もしかしたら、彼がいつかはどこか遠くへ行ってしまうんじゃないかという予感は常に心の片隅に散らばっていた。まさか、こんなに早いとは思ってもみなかったけれど。
「なんか、すごく君らしい結論だね」
傍から見れば無謀で馬鹿なことかもしれない。でも、なぜか吾郎なら大丈夫だという気がしてしまうから、とても不思議だ。昔からずっとそうだったように。
「……お前の言う通りになっちまったな」
何が、とは聞かなくてもすぐに分かった。
「黄金バッテリー?」
「ああ」
それだけが気掛かりだとでも言うかのように、本当に申し訳なさそうに佇みながら吾郎は髪の毛をかいた。
「けど、お前と組みたいって気持ちは変わってねえから。まだチャンスはいくらでもあるだろうし。オリンピックとかな」
「日の丸を背負って、世界を相手にする、ってことかい?」
それがどういうことか、きっと全て分かったうえでこれだけ大胆な発言をするのだから、吾郎はあなどれない。
「もちろん勝って世界に名前を売ってやる。つーわけだから、忘れんなよ」
差し出された手に、寿也は自然に応じた。すぐにふたつの掌が重なる。それは、とてもあたたかくて、ほんの少しだけ悲しかった。
「ずいぶんな自信だね」
「寿だって満更でもないくせに」
それには答えずに寿也は苦笑した。
「いつごろアメリカに行くの?」
「二月だな。トライアウトの日程があるから。お前も巨仁のキャンプインはそれぐらいだろ?」
「うん。もしかしたら、僕のほうが早いかも」
握った力が弱まった。離す合図だ。だんだんと遠ざかる手を無意識に追いかけようとして、寿也はそれを慌てて引っ込め、戸惑う。
今、僕は何をしようとした?
「寿也?」
「ごめん、何でもない」
震える手を懸命に抑えつけて、なんでもない風に振舞うのが精一杯だった。心臓の音がうるさいぐらいに響いている。
納得がいかないような顔をしながら、吾郎もまた何かを言いかけ、しかし、同じように不自然に口を閉ざした。そんな様子を見なかったふりをして、作り笑いを浮かべる。
「……頑張ってね」
「寿も、練習サボんなよ」
「ありえないよ」
互いに言いたいことのひとつも言えていないことぐらい、分かっていた。それでも、どちらからともなく背を向けて、別れの合図をする。寿也はその場から動けなかった。
遠ざかっていく足音を聞きながら、思わず後ろを振り向くと、彼の背中はすでに小さくなっていた。そしてすぐに見えなくなる。
「……遠い」
アメリカ以上に吾郎への距離がとても長く感じた。手を伸ばそうとも、あがこうとも置いてかれてしまう。

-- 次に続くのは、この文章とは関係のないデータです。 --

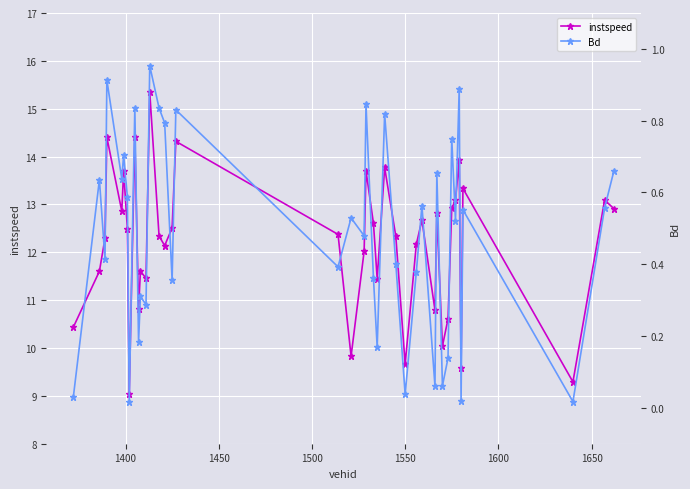

What is the maximum value for instspeed?

15.3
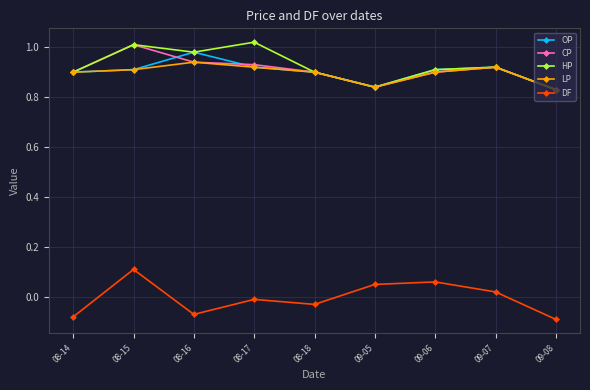

Between 08-14 and 08-17, which series saw the biggest shift?

HP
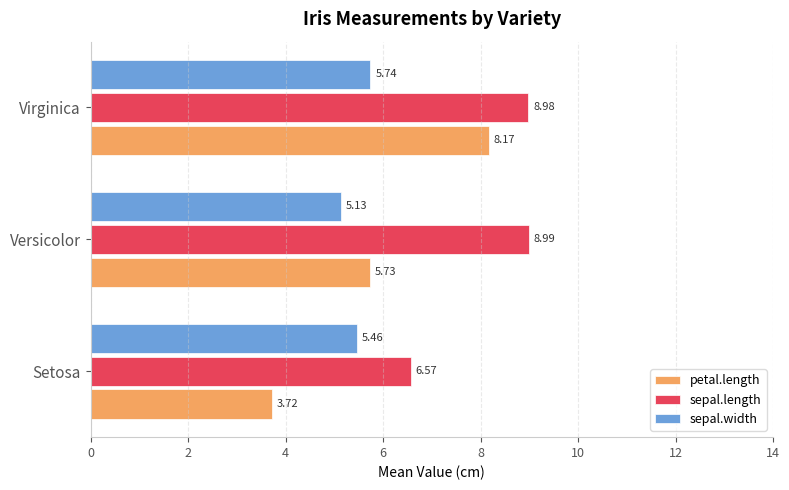

At which label does sepal.length reach its peak?

Versicolor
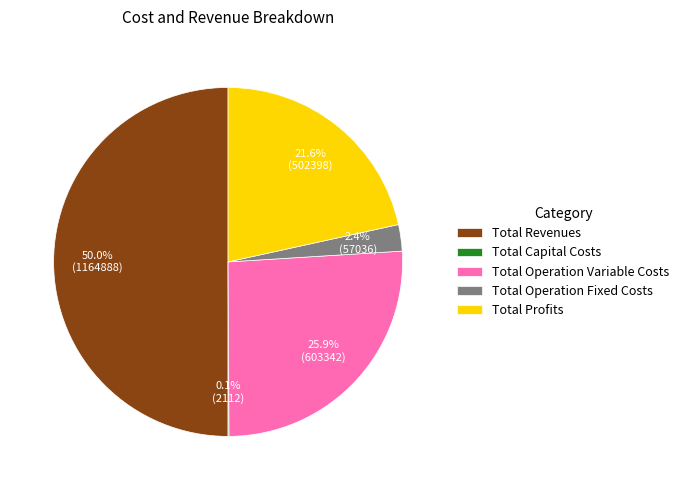

Is it true that Total Profits is 37% of the pie?

False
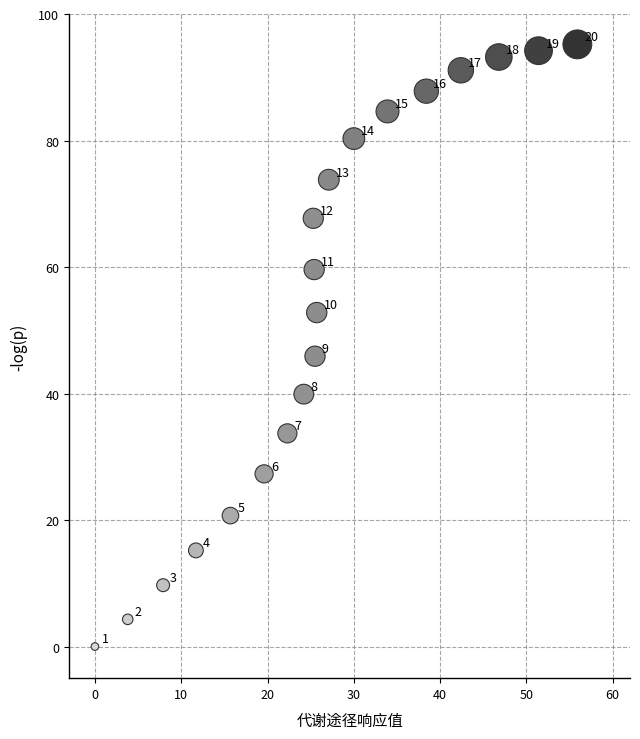

What is the range of Y values (max minus min)?

95.2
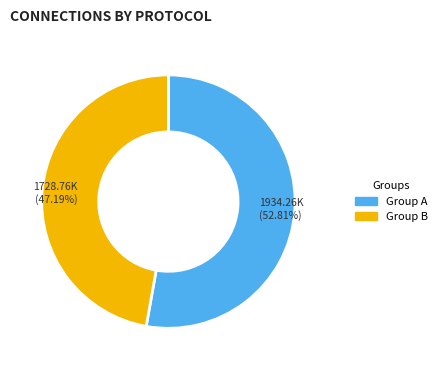

Is there a majority slice in this chart?

Yes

ぎゅっと掴まれるように胸が痛いのは、彼とバッテリーを組めなかったからじゃないことに、今更気づいた。
「僕は、僕自身と向き合うことが怖かったんだ……」
あの時逃げたのは、彼からではなかったのだ。
彼の言わんとする言葉を聞いてしまい、自分自身の気持ちを認めてしまうのが怖かった。あの二回目のくちづけで目覚めた、途方もなく強くて汚くて、それでも光を失わない想いの名前を。
「好き、なんだ……。吾郎君のこと」
口にしてしまって、ますますいたたまれなくなった。もうどうしようもないのだと気づいて、それでも、割り切ってしまうことは当分出来そうにもない。
はじまった瞬間に未来がないとは、なんて不毛な想いだろう。でも、あの日背を向けた自分に対する天罰かもしれないと、ぼんやりと思った。
この頃ってWBCの話はあったの?吾郎は知らなさそうなので五輪にしました。